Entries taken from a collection
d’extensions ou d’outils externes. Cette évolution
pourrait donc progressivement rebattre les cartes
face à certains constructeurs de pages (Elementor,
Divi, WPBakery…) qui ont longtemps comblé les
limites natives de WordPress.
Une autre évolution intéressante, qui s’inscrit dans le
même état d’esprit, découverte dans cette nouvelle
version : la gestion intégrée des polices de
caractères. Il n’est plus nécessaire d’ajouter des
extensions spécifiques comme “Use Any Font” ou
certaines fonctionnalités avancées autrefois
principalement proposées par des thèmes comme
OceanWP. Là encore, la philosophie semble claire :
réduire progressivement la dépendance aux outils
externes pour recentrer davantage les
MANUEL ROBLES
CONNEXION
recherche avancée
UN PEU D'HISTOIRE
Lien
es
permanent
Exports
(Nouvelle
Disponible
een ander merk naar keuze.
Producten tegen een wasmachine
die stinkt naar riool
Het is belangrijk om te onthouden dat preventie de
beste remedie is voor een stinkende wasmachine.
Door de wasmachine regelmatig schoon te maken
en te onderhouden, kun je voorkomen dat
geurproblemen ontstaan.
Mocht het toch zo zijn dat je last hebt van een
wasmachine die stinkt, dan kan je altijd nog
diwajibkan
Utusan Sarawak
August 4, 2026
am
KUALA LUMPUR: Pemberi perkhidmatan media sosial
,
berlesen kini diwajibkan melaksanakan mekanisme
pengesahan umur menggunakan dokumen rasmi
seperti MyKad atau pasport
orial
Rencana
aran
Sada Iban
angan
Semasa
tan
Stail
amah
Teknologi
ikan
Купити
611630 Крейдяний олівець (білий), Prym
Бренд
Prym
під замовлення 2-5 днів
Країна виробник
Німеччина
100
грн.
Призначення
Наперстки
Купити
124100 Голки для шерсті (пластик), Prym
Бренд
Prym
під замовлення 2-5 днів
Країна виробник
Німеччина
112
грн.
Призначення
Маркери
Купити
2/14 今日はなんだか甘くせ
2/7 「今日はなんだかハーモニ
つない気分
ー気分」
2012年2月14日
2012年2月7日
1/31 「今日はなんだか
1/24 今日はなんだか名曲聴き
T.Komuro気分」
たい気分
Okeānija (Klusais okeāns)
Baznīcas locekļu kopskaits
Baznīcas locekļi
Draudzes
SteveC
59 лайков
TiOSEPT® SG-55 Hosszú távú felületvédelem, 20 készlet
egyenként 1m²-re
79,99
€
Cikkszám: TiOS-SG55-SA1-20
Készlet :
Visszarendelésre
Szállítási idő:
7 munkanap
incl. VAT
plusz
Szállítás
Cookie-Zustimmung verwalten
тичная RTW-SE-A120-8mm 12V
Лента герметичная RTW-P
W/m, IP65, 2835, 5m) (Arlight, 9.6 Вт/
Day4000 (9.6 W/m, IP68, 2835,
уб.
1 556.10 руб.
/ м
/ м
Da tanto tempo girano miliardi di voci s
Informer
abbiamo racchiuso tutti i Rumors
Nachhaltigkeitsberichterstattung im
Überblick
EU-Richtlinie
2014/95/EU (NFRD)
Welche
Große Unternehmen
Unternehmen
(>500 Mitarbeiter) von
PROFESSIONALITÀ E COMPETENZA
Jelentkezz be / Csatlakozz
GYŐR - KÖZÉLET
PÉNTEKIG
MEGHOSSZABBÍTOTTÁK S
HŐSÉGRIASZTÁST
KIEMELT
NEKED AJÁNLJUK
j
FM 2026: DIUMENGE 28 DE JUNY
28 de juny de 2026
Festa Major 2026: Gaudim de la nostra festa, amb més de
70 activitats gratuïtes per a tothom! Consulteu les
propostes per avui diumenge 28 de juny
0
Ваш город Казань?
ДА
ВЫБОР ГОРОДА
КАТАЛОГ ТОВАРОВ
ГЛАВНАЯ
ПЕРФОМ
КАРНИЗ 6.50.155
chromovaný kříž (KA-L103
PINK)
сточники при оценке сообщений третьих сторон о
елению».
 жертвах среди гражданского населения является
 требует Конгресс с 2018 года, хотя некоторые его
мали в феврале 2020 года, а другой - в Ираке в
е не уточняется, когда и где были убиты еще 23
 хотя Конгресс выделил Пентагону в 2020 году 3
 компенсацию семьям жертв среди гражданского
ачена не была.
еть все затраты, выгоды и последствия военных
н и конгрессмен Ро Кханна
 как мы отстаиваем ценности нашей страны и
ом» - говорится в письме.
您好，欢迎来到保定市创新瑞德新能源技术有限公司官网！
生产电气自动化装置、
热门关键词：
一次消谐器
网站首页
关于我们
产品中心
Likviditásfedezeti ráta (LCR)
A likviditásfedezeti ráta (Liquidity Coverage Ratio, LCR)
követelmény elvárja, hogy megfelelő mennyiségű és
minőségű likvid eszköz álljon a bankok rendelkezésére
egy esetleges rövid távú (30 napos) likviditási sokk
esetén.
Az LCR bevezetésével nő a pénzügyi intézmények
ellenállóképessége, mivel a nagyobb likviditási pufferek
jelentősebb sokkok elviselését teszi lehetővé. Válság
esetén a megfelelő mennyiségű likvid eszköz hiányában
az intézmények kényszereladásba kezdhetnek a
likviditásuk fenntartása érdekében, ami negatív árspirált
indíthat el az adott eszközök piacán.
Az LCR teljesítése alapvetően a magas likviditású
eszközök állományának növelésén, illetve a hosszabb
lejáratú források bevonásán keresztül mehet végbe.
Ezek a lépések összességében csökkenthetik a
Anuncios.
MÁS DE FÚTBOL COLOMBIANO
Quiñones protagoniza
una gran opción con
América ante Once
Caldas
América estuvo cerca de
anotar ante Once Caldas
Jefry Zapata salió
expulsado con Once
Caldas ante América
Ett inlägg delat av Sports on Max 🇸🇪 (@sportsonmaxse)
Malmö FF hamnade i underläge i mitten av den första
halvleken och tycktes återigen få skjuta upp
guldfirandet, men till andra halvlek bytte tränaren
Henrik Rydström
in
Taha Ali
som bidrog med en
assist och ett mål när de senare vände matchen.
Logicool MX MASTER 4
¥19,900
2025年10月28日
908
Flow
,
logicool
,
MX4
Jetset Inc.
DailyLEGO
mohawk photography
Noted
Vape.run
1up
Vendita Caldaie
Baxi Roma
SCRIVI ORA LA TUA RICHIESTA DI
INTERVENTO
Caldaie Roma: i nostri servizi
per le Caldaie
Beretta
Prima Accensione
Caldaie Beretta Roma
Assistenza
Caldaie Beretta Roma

▶ **REQUEST**:
Above are the records; set each one down word for word.

▶ **REPLY TO THE TASK**:
d’extensions ou d’outils externes. Cette évolution
pourrait donc progressivement rebattre les cartes
face à certains constructeurs de pages (Elementor,
Divi, WPBakery…) qui ont longtemps comblé les
limites natives de WordPress.
Une autre évolution intéressante, qui s’inscrit dans le
même état d’esprit, découverte dans cette nouvelle
version : la gestion intégrée des polices de
caractères. Il n’est plus nécessaire d’ajouter des
extensions spécifiques comme “Use Any Font” ou
certaines fonctionnalités avancées autrefois
principalement proposées par des thèmes comme
OceanWP. Là encore, la philosophie semble claire :
réduire progressivement la dépendance aux outils
externes pour recentrer davantage les
MANUEL ROBLES
CONNEXION
recherche avancée
UN PEU D'HISTOIRE
Lien
es
permanent
Exports
(Nouvelle
Disponible
een ander merk naar keuze.
Producten tegen een wasmachine
die stinkt naar riool
Het is belangrijk om te onthouden dat preventie de
beste remedie is voor een stinkende wasmachine.
Door de wasmachine regelmatig schoon te maken
en te onderhouden, kun je voorkomen dat
geurproblemen ontstaan.
Mocht het toch zo zijn dat je last hebt van een
wasmachine die stinkt, dan kan je altijd nog
diwajibkan
Utusan Sarawak
August 4, 2026
am
KUALA LUMPUR: Pemberi perkhidmatan media sosial
,
berlesen kini diwajibkan melaksanakan mekanisme
pengesahan umur menggunakan dokumen rasmi
seperti MyKad atau pasport
orial
Rencana
aran
Sada Iban
angan
Semasa
tan
Stail
amah
Teknologi
ikan
Купити
611630 Крейдяний олівець (білий), Prym
Бренд
Prym
під замовлення 2-5 днів
Країна виробник
Німеччина
100
грн.
Призначення
Наперстки
Купити
124100 Голки для шерсті (пластик), Prym
Бренд
Prym
під замовлення 2-5 днів
Країна виробник
Німеччина
112
грн.
Призначення
Маркери
Купити
2/14 今日はなんだか甘くせ
2/7 「今日はなんだかハーモニ
つない気分
ー気分」
2012年2月14日
2012年2月7日
1/31 「今日はなんだか
1/24 今日はなんだか名曲聴き
T.Komuro気分」
たい気分
Okeānija (Klusais okeāns)
Baznīcas locekļu kopskaits
Baznīcas locekļi
Draudzes
SteveC
59 лайков
TiOSEPT® SG-55 Hosszú távú felületvédelem, 20 készlet
egyenként 1m²-re
79,99
€
Cikkszám: TiOS-SG55-SA1-20
Készlet :
Visszarendelésre
Szállítási idő:
7 munkanap
incl. VAT
plusz
Szállítás
Cookie-Zustimmung verwalten
тичная RTW-SE-A120-8mm 12V
Лента герметичная RTW-P
W/m, IP65, 2835, 5m) (Arlight, 9.6 Вт/
Day4000 (9.6 W/m, IP68, 2835,
уб.
1 556.10 руб.
/ м
/ м
Da tanto tempo girano miliardi di voci s
Informer
abbiamo racchiuso tutti i Rumors
Nachhaltigkeitsberichterstattung im
Überblick
EU-Richtlinie
2014/95/EU (NFRD)
Welche
Große Unternehmen
Unternehmen
(>500 Mitarbeiter) von
PROFESSIONALITÀ E COMPETENZA
Jelentkezz be / Csatlakozz
GYŐR - KÖZÉLET
PÉNTEKIG
MEGHOSSZABBÍTOTTÁK S
HŐSÉGRIASZTÁST
KIEMELT
NEKED AJÁNLJUK
j
FM 2026: DIUMENGE 28 DE JUNY
28 de juny de 2026
Festa Major 2026: Gaudim de la nostra festa, amb més de
70 activitats gratuïtes per a tothom! Consulteu les
propostes per avui diumenge 28 de juny
0
Ваш город Казань?
ДА
ВЫБОР ГОРОДА
КАТАЛОГ ТОВАРОВ
ГЛАВНАЯ
ПЕРФОМ
КАРНИЗ 6.50.155
chromovaný kříž (KA-L103
PINK)
сточники при оценке сообщений третьих сторон о
елению».
 жертвах среди гражданского населения является
 требует Конгресс с 2018 года, хотя некоторые его
мали в феврале 2020 года, а другой - в Ираке в
е не уточняется, когда и где были убиты еще 23
 хотя Конгресс выделил Пентагону в 2020 году 3
 компенсацию семьям жертв среди гражданского
ачена не была.
еть все затраты, выгоды и последствия военных
н и конгрессмен Ро Кханна
 как мы отстаиваем ценности нашей страны и
ом» - говорится в письме.
您好，欢迎来到保定市创新瑞德新能源技术有限公司官网！
生产电气自动化装置、
热门关键词：
一次消谐器
网站首页
关于我们
产品中心
Likviditásfedezeti ráta (LCR)
A likviditásfedezeti ráta (Liquidity Coverage Ratio, LCR)
követelmény elvárja, hogy megfelelő mennyiségű és
minőségű likvid eszköz álljon a bankok rendelkezésére
egy esetleges rövid távú (30 napos) likviditási sokk
esetén.
Az LCR bevezetésével nő a pénzügyi intézmények
ellenállóképessége, mivel a nagyobb likviditási pufferek
jelentősebb sokkok elviselését teszi lehetővé. Válság
esetén a megfelelő mennyiségű likvid eszköz hiányában
az intézmények kényszereladásba kezdhetnek a
likviditásuk fenntartása érdekében, ami negatív árspirált
indíthat el az adott eszközök piacán.
Az LCR teljesítése alapvetően a magas likviditású
eszközök állományának növelésén, illetve a hosszabb
lejáratú források bevonásán keresztül mehet végbe.
Ezek a lépések összességében csökkenthetik a
Anuncios.
MÁS DE FÚTBOL COLOMBIANO
Quiñones protagoniza
una gran opción con
América ante Once
Caldas
América estuvo cerca de
anotar ante Once Caldas
Jefry Zapata salió
expulsado con Once
Caldas ante América
Ett inlägg delat av Sports on Max 🇸🇪 (@sportsonmaxse)
Malmö FF hamnade i underläge i mitten av den första
halvleken och tycktes återigen få skjuta upp
guldfirandet, men till andra halvlek bytte tränaren
Henrik Rydström
in
Taha Ali
som bidrog med en
assist och ett mål när de senare vände matchen.
Logicool MX MASTER 4
¥19,900
2025年10月28日
908
Flow
,
logicool
,
MX4
Jetset Inc.
DailyLEGO
mohawk photography
Noted
Vape.run
1up
Vendita Caldaie
Baxi Roma
SCRIVI ORA LA TUA RICHIESTA DI
INTERVENTO
Caldaie Roma: i nostri servizi
per le Caldaie
Beretta
Prima Accensione
Caldaie Beretta Roma
Assistenza
Caldaie Beretta Roma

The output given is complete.